The WebRTC client emerged in the middle of the review as part of Service Pack 6 for 3CX Phone System. This also carried with it a "younger, hipper crew" version of the phone system and its associated web interface.

This UI overhaul is supposedly "designed in the Metro style", but is actually a pretty minor change. Mostly the icons got redone. It may be the only usable Metro interface I have ever worked with.

3cx screen share

Screen share

In all, WebMeeting should be seen as a young product, still evolving. 3CX is growing client support, but it is still a 1.0 under the hood, no matter how fast the company iterates the version numbers.

It is, however, quite obviously the focus of major development at 3CX. WebMeeting is critical to the company's ability to remain competitive, and if the product available at launch is any indication it intends to remain so for some time to come.

The suspicious sysadmin

All of my queasies with 3CX really boil down to paranoia.
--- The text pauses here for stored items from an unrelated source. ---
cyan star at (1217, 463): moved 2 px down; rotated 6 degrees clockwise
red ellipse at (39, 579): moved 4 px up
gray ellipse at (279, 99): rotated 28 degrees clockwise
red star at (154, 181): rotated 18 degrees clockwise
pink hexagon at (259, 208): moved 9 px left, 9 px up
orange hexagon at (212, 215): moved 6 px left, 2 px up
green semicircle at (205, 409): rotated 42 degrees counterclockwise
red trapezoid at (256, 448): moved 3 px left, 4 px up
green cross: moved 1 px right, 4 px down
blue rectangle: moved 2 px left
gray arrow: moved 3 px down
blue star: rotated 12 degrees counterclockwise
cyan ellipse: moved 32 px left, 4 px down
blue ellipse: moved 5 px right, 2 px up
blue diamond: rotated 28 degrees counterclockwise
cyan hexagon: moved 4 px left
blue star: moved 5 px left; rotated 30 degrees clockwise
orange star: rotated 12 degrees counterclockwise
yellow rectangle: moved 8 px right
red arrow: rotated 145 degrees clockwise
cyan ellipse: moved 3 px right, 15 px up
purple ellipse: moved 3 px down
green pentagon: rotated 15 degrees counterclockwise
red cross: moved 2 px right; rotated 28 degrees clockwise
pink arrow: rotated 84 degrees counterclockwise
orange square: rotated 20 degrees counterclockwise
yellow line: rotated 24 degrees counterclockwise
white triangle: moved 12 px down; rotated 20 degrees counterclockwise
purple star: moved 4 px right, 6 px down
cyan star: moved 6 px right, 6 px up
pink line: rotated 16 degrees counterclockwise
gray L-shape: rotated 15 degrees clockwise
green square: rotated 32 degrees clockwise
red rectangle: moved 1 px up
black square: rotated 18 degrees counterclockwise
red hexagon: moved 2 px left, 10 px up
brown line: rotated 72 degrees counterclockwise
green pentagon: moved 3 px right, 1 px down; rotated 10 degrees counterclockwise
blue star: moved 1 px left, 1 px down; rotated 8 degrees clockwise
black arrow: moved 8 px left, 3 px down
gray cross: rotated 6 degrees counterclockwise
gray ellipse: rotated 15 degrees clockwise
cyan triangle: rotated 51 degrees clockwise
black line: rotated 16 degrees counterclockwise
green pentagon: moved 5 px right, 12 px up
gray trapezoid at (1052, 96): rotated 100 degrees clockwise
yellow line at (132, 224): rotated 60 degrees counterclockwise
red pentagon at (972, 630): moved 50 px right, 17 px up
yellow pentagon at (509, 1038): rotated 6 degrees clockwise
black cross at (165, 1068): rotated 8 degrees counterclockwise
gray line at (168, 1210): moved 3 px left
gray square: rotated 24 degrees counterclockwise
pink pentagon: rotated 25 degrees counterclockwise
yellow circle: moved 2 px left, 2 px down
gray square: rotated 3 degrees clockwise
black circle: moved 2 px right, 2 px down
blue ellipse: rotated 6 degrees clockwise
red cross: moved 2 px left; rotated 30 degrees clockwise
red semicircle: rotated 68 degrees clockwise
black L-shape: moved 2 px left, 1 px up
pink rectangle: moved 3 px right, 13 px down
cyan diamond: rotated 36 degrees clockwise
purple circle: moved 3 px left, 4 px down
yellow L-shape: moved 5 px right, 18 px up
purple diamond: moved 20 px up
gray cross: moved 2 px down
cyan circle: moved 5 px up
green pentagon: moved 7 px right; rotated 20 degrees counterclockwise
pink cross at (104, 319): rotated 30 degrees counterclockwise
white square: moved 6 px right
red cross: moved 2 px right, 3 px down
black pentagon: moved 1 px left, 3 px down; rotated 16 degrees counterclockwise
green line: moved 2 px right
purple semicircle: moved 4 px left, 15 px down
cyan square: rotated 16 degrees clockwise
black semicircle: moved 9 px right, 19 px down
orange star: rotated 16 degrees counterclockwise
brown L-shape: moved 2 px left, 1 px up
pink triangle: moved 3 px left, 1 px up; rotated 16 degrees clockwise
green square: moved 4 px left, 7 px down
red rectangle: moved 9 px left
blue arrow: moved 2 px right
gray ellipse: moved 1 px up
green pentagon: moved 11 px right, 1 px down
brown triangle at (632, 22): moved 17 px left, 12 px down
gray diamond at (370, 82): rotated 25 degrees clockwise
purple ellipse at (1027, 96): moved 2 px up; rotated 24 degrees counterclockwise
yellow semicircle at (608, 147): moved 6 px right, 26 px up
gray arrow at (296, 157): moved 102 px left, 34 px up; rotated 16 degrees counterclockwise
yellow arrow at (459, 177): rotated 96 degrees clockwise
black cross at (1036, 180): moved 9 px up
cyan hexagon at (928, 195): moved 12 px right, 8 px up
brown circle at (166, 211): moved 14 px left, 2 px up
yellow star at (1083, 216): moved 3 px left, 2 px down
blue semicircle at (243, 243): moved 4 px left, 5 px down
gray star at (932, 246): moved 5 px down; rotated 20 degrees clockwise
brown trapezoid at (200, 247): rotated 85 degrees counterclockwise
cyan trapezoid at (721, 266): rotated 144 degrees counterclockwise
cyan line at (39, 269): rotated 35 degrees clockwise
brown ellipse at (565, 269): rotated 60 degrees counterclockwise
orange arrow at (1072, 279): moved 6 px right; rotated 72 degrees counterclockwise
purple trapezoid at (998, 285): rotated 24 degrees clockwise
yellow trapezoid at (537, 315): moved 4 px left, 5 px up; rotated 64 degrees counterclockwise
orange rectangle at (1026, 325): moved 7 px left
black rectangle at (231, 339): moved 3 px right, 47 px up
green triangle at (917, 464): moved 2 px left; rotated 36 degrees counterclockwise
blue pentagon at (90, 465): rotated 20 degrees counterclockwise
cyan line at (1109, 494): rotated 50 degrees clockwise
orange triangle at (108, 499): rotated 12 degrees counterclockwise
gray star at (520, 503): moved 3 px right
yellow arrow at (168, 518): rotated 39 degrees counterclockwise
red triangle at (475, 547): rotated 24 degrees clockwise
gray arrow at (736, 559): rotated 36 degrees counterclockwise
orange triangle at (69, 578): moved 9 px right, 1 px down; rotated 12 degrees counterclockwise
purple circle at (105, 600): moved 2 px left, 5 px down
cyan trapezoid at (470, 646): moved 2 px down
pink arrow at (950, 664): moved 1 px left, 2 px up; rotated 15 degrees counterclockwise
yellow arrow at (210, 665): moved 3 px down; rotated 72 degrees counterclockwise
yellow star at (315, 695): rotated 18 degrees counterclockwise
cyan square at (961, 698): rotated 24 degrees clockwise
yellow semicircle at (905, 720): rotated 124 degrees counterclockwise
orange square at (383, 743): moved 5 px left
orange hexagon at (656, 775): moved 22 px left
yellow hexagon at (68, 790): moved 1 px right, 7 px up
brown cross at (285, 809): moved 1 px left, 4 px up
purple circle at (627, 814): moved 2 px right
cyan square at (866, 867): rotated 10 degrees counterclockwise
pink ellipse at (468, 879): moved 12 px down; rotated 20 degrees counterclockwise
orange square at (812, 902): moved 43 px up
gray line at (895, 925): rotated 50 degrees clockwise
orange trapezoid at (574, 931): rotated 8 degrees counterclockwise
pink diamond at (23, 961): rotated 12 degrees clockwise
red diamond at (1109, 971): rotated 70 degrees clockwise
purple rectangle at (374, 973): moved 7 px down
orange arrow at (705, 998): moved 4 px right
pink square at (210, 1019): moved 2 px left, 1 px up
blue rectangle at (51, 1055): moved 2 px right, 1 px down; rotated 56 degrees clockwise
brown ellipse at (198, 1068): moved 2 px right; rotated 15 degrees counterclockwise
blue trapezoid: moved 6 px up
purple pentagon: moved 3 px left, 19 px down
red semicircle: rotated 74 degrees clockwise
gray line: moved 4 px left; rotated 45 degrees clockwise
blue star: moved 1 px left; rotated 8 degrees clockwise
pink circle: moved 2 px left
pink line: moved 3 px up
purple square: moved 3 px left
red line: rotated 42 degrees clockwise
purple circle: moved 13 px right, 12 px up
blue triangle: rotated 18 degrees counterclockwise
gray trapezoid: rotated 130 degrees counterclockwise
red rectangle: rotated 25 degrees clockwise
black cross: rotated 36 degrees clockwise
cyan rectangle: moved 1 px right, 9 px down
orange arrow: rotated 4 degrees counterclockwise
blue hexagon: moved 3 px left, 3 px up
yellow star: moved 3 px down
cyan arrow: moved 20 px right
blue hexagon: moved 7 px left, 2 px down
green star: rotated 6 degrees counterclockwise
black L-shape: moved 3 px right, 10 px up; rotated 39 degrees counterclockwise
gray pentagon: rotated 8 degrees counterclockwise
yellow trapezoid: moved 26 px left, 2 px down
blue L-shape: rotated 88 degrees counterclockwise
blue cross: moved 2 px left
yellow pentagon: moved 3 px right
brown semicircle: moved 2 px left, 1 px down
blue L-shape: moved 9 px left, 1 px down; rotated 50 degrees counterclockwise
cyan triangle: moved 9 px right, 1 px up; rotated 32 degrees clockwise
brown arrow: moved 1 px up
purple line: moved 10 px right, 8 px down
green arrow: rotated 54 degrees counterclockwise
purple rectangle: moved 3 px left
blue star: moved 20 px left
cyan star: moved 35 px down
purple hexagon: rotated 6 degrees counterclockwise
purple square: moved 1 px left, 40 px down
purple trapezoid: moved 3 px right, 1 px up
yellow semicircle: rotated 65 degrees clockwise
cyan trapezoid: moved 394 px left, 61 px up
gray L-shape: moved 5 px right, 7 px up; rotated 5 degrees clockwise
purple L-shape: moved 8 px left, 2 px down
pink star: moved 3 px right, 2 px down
As a sysadmin I am trained to avoid 1.0 products on general principle.

I am also leery of anything that puts any part of my telecoms data into the hands of the Americans, and I do consider webinar software to be part of that group.

The amazing thing is that this is really the sum total of my gripes. Once you get it working, 3CX's software – from the phone system to the web meeting – really does "just work".

It does the job and it does it well; the only bits left are features I would like to add.

As a sysadmin, I would like 3CX basically to graft TeamViewer into WebMeeting. I don't care about the presence information of people so much as the presence information of the devices they use.

I like the TeamViewer option of viewing things on a per-device basis and the rich suite of tools its 9.0 software has to offer the sysadmin.

I realise it is unfair to hold a unified communications package to Teamviewer's standard for desktop support. Nobody else has that level of oomph.

What drives me with 3CX, however, is that it seems like a company that just might be convinced to do it anyway. It need differentiators, and I am still hunting that truly unified communications dream. ®

* Phones can go down. I don't care. There are at least three cell phones, two SIP phones and a landline in my house that I can use as backups. Webinars absolutely positively must work, every single time, no exceptions. The company's brand image depends on it.